Can a president pardon himself? Four days before Richard
Nixon resigned, his own Justice Department’s Office of Legal Counsel opined no, citing “the
fundamental rule that no one may be a judge in his own case.” We agree.
The Justice Department was right that guidance could be
found in the enduring principles that no one can be both the judge and the
defendant in the same matter, and that no one is above the law.
The Constitution specifically bars the president from using
the pardon power to prevent his own impeachment and removal. It adds that any
official removed through impeachment remains fully subject to criminal
prosecution. That provision would make no sense if the president could pardon
himself.
The pardon provision of the Constitution is there to enable
the president to act essentially in the role of a judge of another person’s
criminal case, and to intervene on behalf of the defendant when the president
determines that would be equitable. For example, the president might believe
the courts made the wrong decision about someone’s guilt or about sentencing;
President Barack Obama felt this way about excessive sentences for low-level
drug offenses. Or the president might be impressed by the defendant’s
subsequent conduct and, using powers far exceeding those of a parole board,
might issue a pardon or commutation of sentence.
Other equitable considerations could also weigh in favor of
leniency. A president might choose to grant a pardon before prosecution of a
person when the president believes that the prosecution is not in the national
interest; President Gerald Ford pardoned Nixon in part for this reason.
Or a president may conclude that even if a person may have
committed a crime, he was acting in good faith to protect the national
interest; President George H.W. Bush pardoned former defense secretary Caspar
Weinberger in the Iran-contra affair in part for this reason.
In all such instances, however, the president is acting as a
kind of super-judge and making a decision about someone else’s conduct, the
justice of someone else’s sentence or whether it is in the national interest to
prosecute someone else. He is not making a decision about himself.
Self-pardon under this rubric is impossible. The foundational
case in the Anglo-American legal tradition is Thomas Bonham v. College of
Physicians, commonly known as Dr. Bonham’s Case. In 1610, the Court of Common
Pleas determined that the College of Physicians could not act as a court and a
litigant in the same case. The college’s royal charter had given it the
authority to punish individuals who practiced without a license. However, the
court held that it was impermissible for the college to receive a fine that it
had the power to inflict: “One cannot be Judge and attorney for any of the
parties.”
The Constitution embodies this broad precept against self-dealing in
its rule that congressional pay increases cannot take effect during the
Congress that enacted them, in its prohibition against using official power to
gain favors from foreign states and even in its provision that the chief
justice, not the vice president, is to preside when the Senate conducts an
impeachment trial of the president.
The Constitution’s pardon clause has its origins in the
royal pardon granted by a sovereign to one of his or her subjects.
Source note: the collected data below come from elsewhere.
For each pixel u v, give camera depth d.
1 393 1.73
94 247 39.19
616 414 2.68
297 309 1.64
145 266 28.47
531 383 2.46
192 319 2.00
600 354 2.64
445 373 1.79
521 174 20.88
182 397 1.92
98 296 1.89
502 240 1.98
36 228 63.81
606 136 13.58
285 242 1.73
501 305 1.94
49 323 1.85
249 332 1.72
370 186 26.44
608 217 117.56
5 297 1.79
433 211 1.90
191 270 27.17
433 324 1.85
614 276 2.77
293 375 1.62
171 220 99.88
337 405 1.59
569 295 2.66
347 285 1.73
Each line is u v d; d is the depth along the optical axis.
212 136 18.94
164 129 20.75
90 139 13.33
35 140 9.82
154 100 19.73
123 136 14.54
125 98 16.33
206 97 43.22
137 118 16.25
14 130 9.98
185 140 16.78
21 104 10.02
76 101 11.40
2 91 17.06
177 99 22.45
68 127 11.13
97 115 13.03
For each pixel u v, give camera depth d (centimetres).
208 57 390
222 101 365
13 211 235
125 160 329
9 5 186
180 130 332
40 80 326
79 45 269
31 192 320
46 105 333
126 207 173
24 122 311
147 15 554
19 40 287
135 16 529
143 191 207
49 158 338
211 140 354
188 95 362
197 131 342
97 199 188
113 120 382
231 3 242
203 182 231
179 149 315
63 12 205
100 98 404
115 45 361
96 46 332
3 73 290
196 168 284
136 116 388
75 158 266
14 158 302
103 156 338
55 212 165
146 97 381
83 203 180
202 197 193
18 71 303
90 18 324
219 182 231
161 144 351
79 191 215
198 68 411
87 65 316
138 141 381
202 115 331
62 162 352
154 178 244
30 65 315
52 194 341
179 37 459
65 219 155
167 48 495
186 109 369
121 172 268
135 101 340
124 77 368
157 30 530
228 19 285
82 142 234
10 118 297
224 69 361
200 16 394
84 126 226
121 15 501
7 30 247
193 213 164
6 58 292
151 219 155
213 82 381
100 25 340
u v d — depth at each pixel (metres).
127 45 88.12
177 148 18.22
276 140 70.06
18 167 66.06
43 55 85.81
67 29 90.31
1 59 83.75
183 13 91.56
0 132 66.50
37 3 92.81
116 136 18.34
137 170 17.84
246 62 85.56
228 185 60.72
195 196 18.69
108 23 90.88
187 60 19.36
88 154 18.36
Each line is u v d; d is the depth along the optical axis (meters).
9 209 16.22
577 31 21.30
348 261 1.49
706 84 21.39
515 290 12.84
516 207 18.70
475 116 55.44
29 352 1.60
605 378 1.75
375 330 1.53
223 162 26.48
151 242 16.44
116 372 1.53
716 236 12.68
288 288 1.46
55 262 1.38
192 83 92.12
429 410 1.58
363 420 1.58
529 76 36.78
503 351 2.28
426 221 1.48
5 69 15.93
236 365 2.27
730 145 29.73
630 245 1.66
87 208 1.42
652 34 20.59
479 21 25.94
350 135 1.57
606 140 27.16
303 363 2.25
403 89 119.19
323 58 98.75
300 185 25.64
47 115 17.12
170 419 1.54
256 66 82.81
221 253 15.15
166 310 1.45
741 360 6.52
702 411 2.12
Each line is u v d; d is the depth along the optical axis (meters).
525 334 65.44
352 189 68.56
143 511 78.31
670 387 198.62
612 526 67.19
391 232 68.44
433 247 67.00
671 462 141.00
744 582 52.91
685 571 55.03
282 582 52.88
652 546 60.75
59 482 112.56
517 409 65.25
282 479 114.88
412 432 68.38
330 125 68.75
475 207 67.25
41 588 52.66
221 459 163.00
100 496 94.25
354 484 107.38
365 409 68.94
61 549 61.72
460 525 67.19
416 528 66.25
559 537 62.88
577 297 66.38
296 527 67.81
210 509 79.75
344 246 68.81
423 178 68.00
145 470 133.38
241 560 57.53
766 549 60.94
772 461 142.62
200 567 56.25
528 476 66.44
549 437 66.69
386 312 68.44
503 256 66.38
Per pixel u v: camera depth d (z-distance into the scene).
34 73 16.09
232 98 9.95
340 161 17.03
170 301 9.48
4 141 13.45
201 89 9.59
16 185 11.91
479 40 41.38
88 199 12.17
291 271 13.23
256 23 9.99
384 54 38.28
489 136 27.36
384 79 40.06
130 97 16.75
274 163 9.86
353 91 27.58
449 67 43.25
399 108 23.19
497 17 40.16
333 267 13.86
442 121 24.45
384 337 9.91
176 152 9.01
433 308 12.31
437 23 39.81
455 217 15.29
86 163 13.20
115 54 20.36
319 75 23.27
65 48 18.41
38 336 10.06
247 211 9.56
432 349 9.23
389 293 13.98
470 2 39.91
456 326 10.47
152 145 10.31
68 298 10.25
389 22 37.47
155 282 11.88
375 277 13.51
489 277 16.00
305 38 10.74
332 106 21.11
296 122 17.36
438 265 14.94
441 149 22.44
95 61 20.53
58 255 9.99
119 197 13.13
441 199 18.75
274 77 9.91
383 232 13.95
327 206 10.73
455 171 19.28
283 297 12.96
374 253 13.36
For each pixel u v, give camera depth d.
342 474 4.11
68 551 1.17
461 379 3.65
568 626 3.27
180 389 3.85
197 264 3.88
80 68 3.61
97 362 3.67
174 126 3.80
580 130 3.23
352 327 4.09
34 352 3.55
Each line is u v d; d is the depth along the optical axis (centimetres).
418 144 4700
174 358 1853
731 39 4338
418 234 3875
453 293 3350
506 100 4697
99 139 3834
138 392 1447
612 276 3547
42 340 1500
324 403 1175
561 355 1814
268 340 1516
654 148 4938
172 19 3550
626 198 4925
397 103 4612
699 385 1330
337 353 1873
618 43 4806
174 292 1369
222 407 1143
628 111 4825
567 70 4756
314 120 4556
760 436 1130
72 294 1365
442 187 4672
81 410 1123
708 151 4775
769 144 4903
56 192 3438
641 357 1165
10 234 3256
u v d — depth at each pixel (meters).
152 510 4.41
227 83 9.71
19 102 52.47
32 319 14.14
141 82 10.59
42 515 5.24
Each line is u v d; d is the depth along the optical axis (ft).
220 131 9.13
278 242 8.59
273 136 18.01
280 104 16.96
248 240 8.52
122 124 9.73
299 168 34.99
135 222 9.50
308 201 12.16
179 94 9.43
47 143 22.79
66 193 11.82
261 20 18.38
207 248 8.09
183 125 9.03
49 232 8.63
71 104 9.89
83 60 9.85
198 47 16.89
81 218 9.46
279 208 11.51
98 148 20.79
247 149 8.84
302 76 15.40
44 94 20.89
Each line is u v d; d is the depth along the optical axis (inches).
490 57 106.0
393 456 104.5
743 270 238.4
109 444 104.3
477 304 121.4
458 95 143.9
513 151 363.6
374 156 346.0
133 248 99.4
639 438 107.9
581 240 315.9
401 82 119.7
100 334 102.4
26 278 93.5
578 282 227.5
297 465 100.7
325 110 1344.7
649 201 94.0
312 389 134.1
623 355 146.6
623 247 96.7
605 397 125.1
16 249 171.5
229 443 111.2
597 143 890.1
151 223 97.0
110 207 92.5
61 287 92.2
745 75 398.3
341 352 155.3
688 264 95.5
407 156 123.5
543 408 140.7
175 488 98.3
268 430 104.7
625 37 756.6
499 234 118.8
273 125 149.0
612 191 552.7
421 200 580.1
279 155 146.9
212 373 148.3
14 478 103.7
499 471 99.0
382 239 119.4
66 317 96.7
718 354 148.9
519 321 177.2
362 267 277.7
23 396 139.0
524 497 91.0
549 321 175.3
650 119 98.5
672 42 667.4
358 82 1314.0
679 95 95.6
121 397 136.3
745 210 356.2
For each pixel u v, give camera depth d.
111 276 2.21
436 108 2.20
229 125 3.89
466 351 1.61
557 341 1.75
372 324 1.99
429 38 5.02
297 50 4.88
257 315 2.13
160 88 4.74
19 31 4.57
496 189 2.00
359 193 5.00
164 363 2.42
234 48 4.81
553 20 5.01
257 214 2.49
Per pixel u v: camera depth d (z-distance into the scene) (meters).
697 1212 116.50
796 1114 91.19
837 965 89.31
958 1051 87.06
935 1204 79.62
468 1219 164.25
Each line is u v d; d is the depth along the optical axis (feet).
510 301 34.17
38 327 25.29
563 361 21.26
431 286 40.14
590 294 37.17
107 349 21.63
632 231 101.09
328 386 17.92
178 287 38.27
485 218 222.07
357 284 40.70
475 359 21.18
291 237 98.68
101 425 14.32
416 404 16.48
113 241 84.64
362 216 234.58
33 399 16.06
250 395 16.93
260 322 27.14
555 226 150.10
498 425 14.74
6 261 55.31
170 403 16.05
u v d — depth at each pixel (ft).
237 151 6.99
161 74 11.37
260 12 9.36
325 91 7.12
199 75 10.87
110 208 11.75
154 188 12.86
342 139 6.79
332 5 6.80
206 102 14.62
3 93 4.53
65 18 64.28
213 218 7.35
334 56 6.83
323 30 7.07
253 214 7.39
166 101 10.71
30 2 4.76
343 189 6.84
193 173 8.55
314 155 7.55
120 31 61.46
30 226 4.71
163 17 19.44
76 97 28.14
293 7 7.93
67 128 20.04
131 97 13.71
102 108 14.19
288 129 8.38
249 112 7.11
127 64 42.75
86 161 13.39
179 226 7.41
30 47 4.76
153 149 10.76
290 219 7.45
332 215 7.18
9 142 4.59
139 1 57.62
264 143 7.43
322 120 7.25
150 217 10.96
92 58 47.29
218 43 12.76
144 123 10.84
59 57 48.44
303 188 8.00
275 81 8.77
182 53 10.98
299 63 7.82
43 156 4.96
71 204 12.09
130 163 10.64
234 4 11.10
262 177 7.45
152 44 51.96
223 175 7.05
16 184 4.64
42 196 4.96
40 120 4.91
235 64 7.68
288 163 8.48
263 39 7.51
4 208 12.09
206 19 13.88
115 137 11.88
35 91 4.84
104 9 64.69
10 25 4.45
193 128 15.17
We are aware
of no precedent for a sovereign pardoning himself, then abdicating or being
deposed but being immune from criminal process. If that were the rule, many a
deposed king would have been spared instead of going to the chopping block.
We know of not a single instance of a self-pardon having
been recognized as legitimate. Even the pope does not pardon himself. On March
28, 2014, in St. Peter’s Basilica, Pope Francis publicly kneeled before a priest and confessed
his sins for about three minutes.
President Trump thinks he can do a lot of things just
because he is president. He says that the president can act as if he has no
conflicts of interest. He says that he can fire the FBI director for any reason
he wants (and he admitted to the most outrageous of reasons in interviews and in discussion with the Russian ambassador). In
one sense, Trump is right — he can do all of these things, although there will
be legal repercussions if he does. Using official powers for corrupt purposes —
such as impeding or obstructing an investigation — can constitute a crime.
But there is one thing we know that Trump cannot do —
without being a first in all of human history. He cannot pardon himself.